**Task to carry out:**
Can you copy the text of every item below line for line, with no changes, leaving the pictures out of your answer?
:: Data extract ::
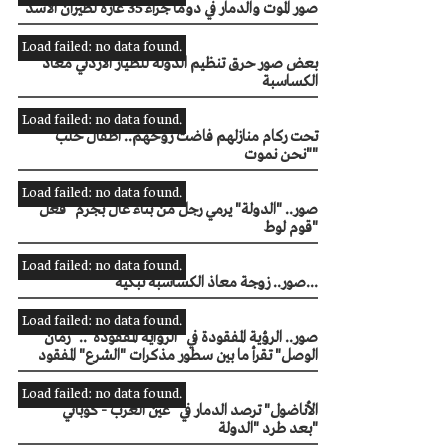
صور الموت والدمار في دوما جراء 35 غارة لطيران الأسد
Load failed: no data found.
بعض صور حرق تنظيم الدولة للطيار الأردني معاذ
الكساسبة
Load failed: no data found.
تحت ركام منازلهم فاضت روحهم.. أطفال حلب
"نحن نموت"
Load failed: no data found.
صور.. "الدولة" يرمي رجل من بناء عال بجرم "فعل
قوم لوط"
Load failed: no data found.
صور.. زوجة معاذ الكساسبة تبكيه...
Load failed: no data found.
صور.. الرؤية المفقودة في "الرواية المفقودة".. "زمان
الوصل" تقرأ ما بين سطور مذكرات "الشرع" المفقود
Load failed: no data found.
"الأناضول" ترصد الدمار في "عين العرب - كوباني"
بعد طرد "الدولة"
:::
**Task output:**
صور الموت والدمار في دوما جراء 35 غارة لطيران الأسد
Load failed: no data found.
بعض صور حرق تنظيم الدولة للطيار الأردني معاذ
الكساسبة
Load failed: no data found.
تحت ركام منازلهم فاضت روحهم.. أطفال حلب
"نحن نموت"
Load failed: no data found.
صور.. "الدولة" يرمي رجل من بناء عال بجرم "فعل
قوم لوط"
Load failed: no data found.
صور.. زوجة معاذ الكساسبة تبكيه...
Load failed: no data found.
صور.. الرؤية المفقودة في "الرواية المفقودة".. "زمان
الوصل" تقرأ ما بين سطور مذكرات "الشرع" المفقود
Load failed: no data found.
"الأناضول" ترصد الدمار في "عين العرب - كوباني"
بعد طرد "الدولة"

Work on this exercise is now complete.